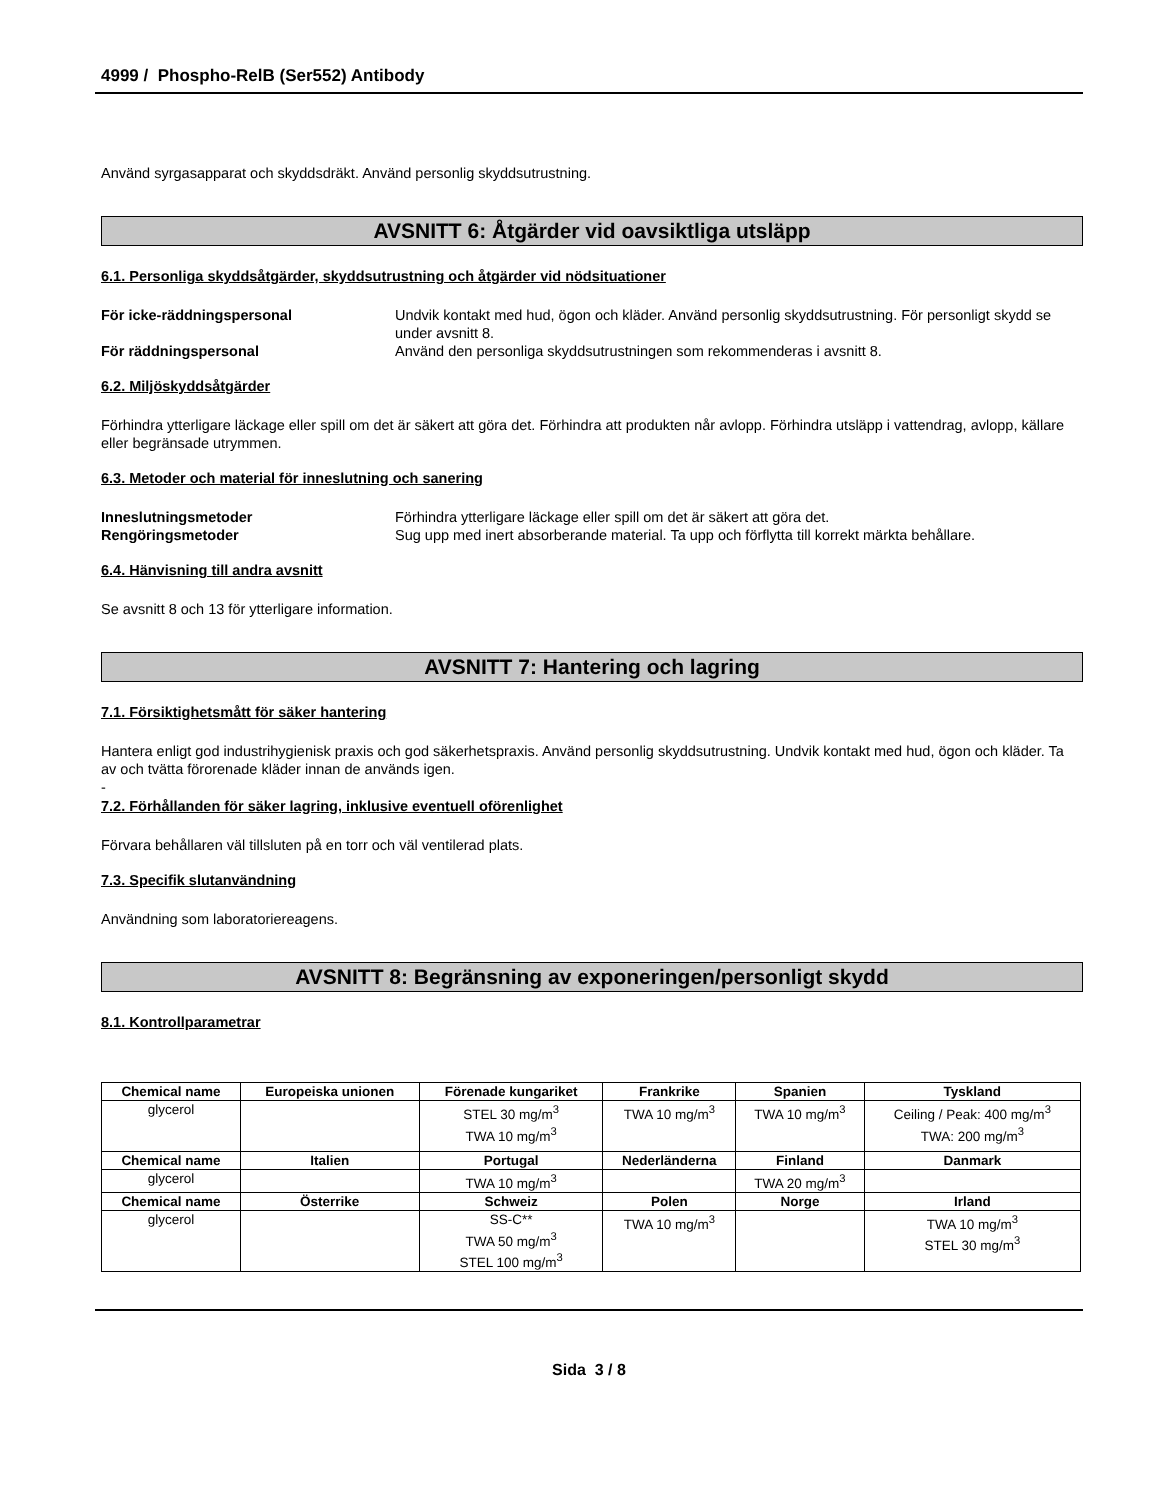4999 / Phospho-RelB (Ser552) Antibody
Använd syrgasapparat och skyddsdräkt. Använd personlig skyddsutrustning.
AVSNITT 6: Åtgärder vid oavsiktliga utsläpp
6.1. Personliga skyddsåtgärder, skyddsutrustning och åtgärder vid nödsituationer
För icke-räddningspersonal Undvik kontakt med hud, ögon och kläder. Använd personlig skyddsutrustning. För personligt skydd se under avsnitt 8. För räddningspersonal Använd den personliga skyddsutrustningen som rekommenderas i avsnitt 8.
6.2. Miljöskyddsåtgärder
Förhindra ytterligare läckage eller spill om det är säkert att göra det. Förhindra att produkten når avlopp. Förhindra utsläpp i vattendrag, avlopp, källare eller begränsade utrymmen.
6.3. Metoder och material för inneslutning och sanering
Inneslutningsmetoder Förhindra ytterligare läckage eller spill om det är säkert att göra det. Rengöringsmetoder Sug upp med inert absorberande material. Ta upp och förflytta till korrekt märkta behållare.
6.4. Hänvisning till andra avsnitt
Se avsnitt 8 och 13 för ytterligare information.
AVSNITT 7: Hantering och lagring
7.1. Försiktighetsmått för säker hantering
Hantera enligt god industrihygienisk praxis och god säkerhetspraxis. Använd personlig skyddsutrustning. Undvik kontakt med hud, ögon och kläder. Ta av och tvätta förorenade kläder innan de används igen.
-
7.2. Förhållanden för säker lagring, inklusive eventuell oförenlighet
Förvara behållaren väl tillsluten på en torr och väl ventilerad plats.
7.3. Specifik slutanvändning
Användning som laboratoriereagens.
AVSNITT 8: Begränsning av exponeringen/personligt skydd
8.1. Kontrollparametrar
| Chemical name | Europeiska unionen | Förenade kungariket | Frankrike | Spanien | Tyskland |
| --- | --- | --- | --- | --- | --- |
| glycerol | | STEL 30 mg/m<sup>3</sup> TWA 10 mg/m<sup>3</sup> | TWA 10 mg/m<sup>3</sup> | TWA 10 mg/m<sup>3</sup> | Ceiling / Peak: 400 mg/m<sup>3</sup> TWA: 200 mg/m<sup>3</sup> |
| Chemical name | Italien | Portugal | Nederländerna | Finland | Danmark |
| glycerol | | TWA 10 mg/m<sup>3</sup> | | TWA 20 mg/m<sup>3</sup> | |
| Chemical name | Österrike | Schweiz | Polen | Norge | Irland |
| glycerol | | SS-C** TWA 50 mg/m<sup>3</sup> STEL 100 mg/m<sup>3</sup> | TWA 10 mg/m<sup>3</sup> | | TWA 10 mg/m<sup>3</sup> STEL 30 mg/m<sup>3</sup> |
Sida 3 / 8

┄┄┄┄┄┄┄┄┄┄

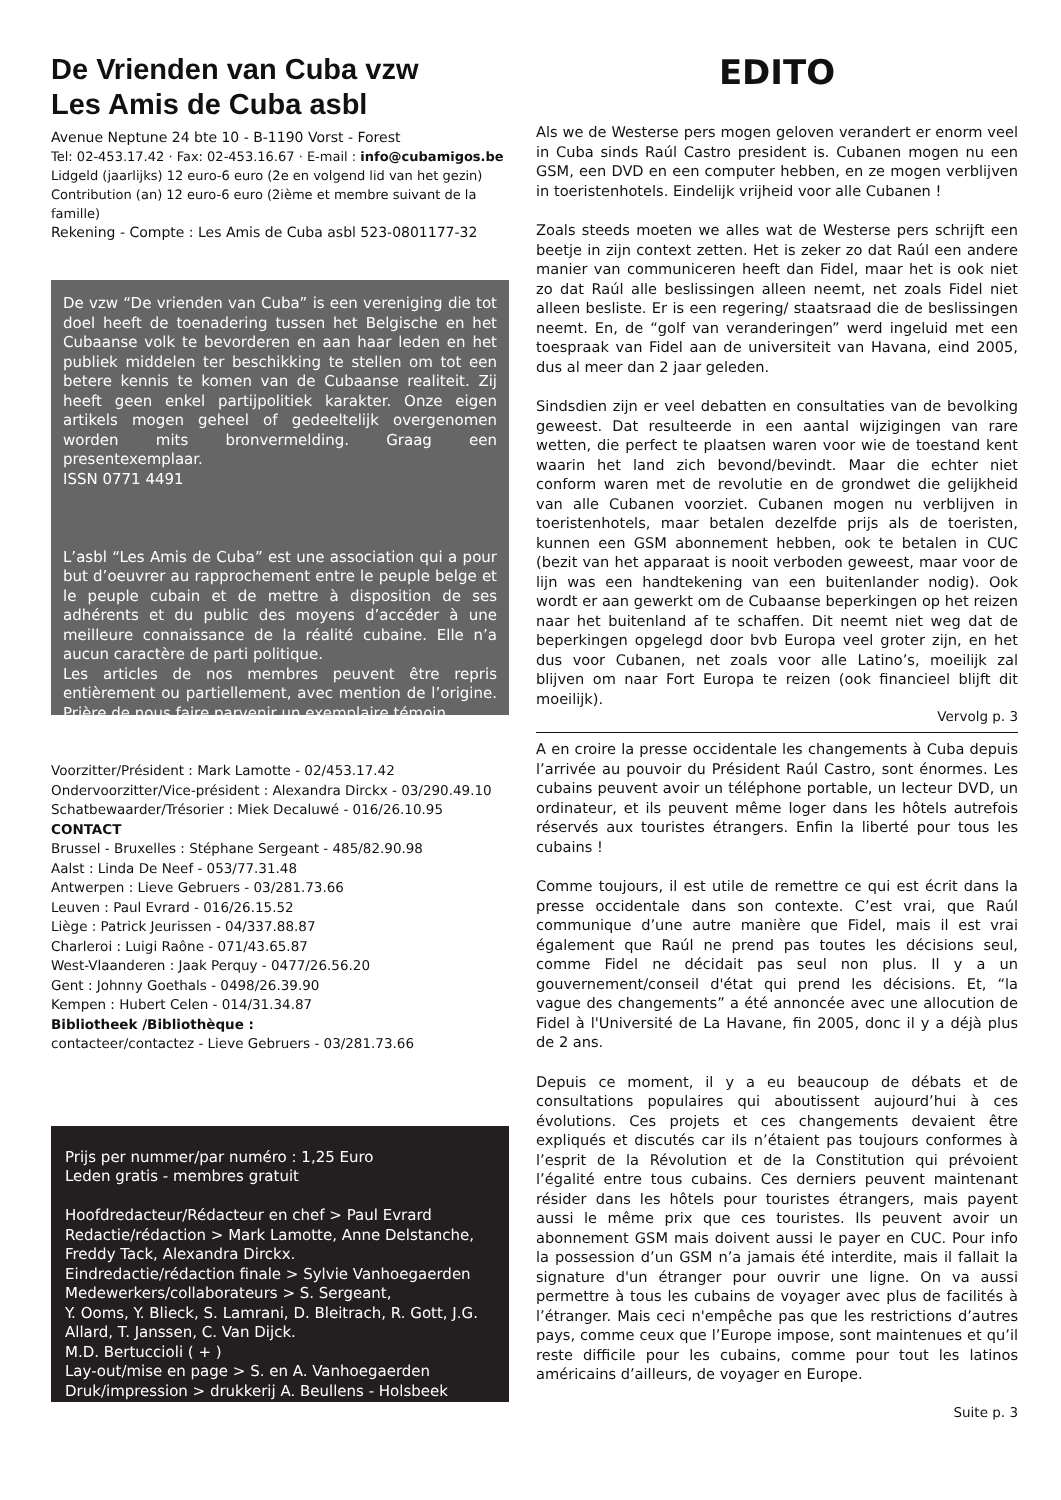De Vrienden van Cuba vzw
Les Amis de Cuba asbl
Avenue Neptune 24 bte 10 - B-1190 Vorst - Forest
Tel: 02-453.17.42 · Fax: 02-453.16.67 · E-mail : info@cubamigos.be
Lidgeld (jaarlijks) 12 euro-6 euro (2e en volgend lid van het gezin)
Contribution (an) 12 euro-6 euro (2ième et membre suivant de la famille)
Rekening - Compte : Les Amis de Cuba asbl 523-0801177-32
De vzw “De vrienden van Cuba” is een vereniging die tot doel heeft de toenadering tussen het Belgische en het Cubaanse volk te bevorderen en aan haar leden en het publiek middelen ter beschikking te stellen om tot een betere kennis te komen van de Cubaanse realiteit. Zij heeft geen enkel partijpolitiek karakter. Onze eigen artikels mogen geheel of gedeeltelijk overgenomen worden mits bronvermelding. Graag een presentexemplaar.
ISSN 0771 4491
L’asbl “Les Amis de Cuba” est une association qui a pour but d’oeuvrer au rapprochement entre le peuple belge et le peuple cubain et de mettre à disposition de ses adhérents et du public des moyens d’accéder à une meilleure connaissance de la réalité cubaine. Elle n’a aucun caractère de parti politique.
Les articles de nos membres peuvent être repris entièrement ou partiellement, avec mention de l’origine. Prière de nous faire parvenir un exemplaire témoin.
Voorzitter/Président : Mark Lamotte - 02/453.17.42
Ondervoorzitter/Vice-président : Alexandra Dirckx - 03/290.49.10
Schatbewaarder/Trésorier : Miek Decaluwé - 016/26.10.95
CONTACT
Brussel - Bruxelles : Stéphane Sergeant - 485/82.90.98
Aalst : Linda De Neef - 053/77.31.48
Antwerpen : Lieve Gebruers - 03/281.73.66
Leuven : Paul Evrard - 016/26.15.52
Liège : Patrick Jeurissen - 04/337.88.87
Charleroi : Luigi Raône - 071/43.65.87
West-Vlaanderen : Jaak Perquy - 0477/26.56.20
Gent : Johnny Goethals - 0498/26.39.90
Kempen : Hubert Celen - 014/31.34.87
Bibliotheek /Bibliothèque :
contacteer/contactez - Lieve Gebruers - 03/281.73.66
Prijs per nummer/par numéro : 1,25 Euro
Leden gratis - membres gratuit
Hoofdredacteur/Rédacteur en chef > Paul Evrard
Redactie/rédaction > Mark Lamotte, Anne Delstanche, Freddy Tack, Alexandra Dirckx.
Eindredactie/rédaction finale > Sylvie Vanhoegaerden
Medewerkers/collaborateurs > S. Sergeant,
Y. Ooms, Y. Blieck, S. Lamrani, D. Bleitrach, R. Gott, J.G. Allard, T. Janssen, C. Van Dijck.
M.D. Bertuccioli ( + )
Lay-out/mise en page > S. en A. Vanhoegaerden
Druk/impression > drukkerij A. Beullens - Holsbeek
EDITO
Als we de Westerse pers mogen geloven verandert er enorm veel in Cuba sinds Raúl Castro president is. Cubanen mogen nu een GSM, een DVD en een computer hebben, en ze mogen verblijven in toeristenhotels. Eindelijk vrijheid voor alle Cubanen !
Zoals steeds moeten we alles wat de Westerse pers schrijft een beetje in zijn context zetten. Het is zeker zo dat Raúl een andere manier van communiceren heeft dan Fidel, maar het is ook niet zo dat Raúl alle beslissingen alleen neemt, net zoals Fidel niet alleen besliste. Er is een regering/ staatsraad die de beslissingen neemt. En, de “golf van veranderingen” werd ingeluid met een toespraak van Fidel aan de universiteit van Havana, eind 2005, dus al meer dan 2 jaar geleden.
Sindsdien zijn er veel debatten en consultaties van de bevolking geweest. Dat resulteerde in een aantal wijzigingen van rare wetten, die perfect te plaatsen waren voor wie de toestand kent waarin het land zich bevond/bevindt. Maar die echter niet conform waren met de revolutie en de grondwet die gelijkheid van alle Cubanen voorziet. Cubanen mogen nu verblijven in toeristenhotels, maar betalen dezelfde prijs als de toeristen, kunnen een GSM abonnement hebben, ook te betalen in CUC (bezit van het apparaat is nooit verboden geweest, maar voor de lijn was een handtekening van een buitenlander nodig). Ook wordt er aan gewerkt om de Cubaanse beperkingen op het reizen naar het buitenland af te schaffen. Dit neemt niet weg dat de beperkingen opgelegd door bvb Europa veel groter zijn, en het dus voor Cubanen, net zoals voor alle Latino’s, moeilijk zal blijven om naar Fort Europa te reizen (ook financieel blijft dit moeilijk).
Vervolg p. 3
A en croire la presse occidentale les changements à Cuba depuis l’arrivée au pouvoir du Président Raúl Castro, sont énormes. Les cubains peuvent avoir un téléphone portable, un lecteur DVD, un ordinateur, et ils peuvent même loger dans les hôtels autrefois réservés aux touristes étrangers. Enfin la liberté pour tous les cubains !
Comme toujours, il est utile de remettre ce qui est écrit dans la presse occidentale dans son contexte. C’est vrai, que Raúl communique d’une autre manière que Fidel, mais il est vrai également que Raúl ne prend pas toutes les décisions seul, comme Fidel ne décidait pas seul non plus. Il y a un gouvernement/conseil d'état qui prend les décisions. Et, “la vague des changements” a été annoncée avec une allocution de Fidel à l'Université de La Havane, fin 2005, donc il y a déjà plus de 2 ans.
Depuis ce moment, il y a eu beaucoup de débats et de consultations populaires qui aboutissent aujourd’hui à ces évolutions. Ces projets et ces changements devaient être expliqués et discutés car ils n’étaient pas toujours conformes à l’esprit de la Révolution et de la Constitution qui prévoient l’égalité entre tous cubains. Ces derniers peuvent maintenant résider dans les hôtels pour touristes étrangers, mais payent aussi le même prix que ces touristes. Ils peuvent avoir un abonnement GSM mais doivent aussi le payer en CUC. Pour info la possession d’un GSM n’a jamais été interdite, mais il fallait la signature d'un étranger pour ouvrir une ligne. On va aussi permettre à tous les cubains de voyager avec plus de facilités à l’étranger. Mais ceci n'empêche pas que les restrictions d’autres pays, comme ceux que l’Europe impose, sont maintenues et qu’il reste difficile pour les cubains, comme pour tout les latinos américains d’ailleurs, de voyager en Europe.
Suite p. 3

┄┄┄┄┄┄┄┄┄┄

Everything from the line above that contains "4999 / Phospho-RelB (Ser552) Antibody" down to the line that contains "6.2. Miljöskyddsåtgärder" must be reproduced exactly, both ends included. Omit the pictures.

4999 / Phospho-RelB (Ser552) Antibody
Använd syrgasapparat och skyddsdräkt. Använd personlig skyddsutrustning.
AVSNITT 6: Åtgärder vid oavsiktliga utsläpp
6.1. Personliga skyddsåtgärder, skyddsutrustning och åtgärder vid nödsituationer
För icke-räddningspersonal Undvik kontakt med hud, ögon och kläder. Använd personlig skyddsutrustning. För personligt skydd se under avsnitt 8. För räddningspersonal Använd den personliga skyddsutrustningen som rekommenderas i avsnitt 8.
6.2. Miljöskyddsåtgärder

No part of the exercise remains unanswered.